Thursday, August 1, 2013

Courthouse Planning - Part 12

It's the last day of planning for the research trip to Macon County, Illinois, and it's the hardest. I have listed repositories and records, family events and national events, land location and maps. In the background I've been probing online web sites, including Ancestry, for new clues. That's all been easy -- it's just putting one foot in front of the other.

Now it's time to state the questions with potential records to answer each one. Then prioritize the record sets and repositories. It is possible that I may not finish in the one day allotted, so I need to see the more important records first.

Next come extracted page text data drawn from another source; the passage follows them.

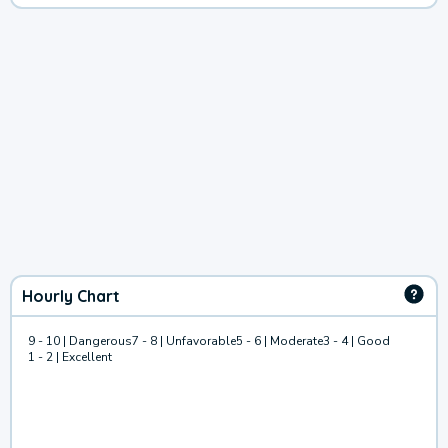
Hourly Chart
9 - 10 | Dangerous
7 - 8 | Unfavorable
5 - 6 | Moderate
3 - 4 | Good
1 - 2 | Excellent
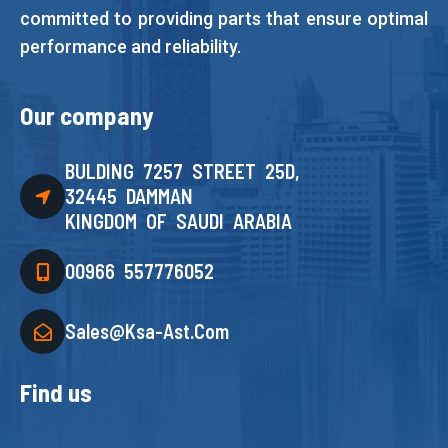
committed to providing parts that ensure optimal
performance and reliability.
Our company
BULDING 7257 STREET 25D,
32445 DAMMAN
KINGDOM OF SAUDI ARABIA
00966 557776052
Sales@ksa-Ast.com
Find us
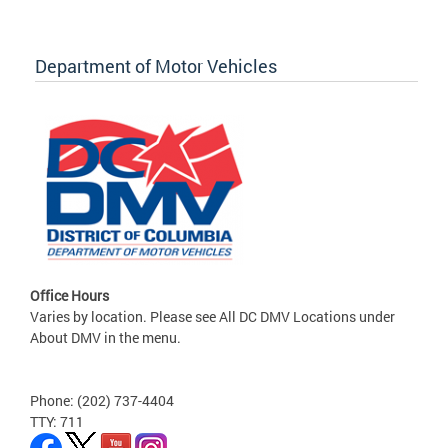
Department of Motor Vehicles
Office Hours
Varies by location. Please see All DC DMV Locations under
About DMV in the menu.
Phone: (202) 737-4404
TTY: 711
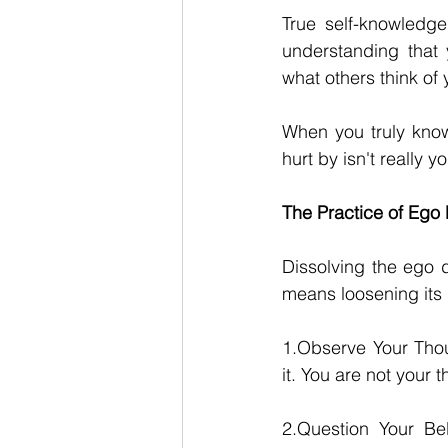
True self-knowledge 
understanding that 
what others think of
When you truly know 
hurt by isn't really yo
The Practice of Ego 
Dissolving the ego d
means loosening its 
1.Observe Your Thoug
it. You are not your 
2.Question Your Bel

  1. Where did George come from and when did he immigrate?
    Land purchase, naturalization, declaration of intent
  2. Did the 1870 census correctly state his age?
    Militia roll, draft registration, probate
  3. Who were his family members?
    Probate/will, land sale, bankruptcy, guardianship, chancery
  4. Was George married before 1862 and if so, were there children?
    Probate, guardianship, early births, land sale
  5. Did George own land in 1870, was it his wife's or was he leasing?
    Land purchase, land sale, bankruptcy, probate, tax
  6. When did George die? When did his wives die?
    Probate, land sale, death records, Bible records, school records, tax
  7. What happened to the children? Did they go to George's relatives or Elizabeth's or neither?
    Probate, guardianship, school records
  8. Is there more information underlying the marriage register?
    Marriage records
  9. Is there burial information?
    Probate, death records, cemetery lists

Now that the key record sets are listed, group them by repository and prioritize.

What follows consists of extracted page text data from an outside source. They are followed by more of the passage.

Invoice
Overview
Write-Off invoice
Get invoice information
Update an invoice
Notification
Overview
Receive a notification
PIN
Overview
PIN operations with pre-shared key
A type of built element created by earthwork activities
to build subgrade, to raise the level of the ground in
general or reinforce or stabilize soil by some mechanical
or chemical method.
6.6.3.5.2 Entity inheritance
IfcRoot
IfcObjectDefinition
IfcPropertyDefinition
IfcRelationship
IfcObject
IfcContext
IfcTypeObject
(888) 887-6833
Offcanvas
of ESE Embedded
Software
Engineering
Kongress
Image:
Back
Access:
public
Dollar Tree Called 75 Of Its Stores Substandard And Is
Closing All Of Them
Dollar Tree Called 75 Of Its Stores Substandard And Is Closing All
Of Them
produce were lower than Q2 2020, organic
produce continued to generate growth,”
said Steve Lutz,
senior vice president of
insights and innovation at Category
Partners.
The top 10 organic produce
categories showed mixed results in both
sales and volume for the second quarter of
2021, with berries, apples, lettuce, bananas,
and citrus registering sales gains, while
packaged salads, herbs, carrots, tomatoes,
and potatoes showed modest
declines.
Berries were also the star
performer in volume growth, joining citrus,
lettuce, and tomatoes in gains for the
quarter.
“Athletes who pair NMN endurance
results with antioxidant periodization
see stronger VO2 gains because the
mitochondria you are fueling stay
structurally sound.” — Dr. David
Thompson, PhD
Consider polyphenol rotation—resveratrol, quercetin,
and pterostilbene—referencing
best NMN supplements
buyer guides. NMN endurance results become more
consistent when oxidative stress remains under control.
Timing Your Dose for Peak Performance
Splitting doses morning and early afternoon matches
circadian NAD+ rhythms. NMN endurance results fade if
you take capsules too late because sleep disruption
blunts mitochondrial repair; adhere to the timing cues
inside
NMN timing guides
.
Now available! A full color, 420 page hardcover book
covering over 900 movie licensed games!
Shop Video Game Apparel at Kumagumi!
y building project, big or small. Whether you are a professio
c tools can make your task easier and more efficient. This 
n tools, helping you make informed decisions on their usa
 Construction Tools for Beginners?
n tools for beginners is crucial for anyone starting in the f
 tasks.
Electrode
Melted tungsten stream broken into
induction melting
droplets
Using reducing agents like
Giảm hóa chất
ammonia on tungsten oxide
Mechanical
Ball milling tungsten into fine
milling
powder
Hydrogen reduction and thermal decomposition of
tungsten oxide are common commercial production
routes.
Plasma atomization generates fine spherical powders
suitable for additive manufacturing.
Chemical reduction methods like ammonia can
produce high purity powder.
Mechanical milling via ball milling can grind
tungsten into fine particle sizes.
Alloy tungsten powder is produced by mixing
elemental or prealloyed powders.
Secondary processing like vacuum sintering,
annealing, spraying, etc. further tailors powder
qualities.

The Clerk of the Court opens earliest, at 8 AM, so that's first. The records to find:
  • Naturalization
  • Chancery
  • Probate/will indexes
  • Guardianship
  • Bankruptcy

Next stop is the County Recorder.
  • Land purchase
  • Land sale

If it is before 10 AM, go to the County Clerk's office. Otherwise go to the Decatur Genealogical Society, which opens at 10 AM. They have lots of indexes and close a bit earlier than the County Clerk. Records to review:
  • Bibles
  • Militia Rolls
  • Probate Packets
  • Birth index
  • Death index
  • Cemetery Books
  • Tax records
  • County History books
  • School records?

Possibly end the day at the County Clerk's office, if there is an outstanding vital record to obtain. Make sure to leave DGS early enough to get there by 4 PM. Records:
  • Marriage
  • Birth
  • Death

I hope this series has given you some ideas about your own research. I really enjoyed doing it because now nearly everything I might need to refer to is in this series of blog posts that I can pull up wherever I am. Bet you didn't think of that!

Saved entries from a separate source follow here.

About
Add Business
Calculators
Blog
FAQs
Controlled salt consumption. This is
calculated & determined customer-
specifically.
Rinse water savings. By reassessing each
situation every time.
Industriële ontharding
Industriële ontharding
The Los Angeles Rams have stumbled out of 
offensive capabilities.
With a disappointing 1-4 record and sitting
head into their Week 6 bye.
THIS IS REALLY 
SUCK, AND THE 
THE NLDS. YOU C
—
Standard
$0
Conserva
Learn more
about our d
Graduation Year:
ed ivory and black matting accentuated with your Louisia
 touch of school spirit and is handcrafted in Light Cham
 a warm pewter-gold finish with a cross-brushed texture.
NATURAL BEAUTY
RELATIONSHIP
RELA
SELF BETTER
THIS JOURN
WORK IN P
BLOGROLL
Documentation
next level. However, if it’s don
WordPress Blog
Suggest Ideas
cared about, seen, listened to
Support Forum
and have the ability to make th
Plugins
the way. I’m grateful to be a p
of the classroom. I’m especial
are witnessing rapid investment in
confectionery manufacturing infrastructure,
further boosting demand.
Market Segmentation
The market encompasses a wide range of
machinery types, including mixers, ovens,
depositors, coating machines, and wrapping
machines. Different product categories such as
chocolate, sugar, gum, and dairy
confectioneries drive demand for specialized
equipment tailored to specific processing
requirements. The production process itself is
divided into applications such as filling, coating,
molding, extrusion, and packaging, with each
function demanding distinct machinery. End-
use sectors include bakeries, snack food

  1. My road trips were never as serious as yours. More helter skelter and see what shows up. But I can see from your work that the results are great. Will work from your example. Have a road trip to Italy for next year. Records and find family when you can't speak the language - thank God for tech and apps. Cathy

  2. Cathy, It's taken a lot of years to get this organized. Going to a foreign country adds a lot of challenges, for sure. I'm guessing you will have a lot of new organizational ideas after your trip!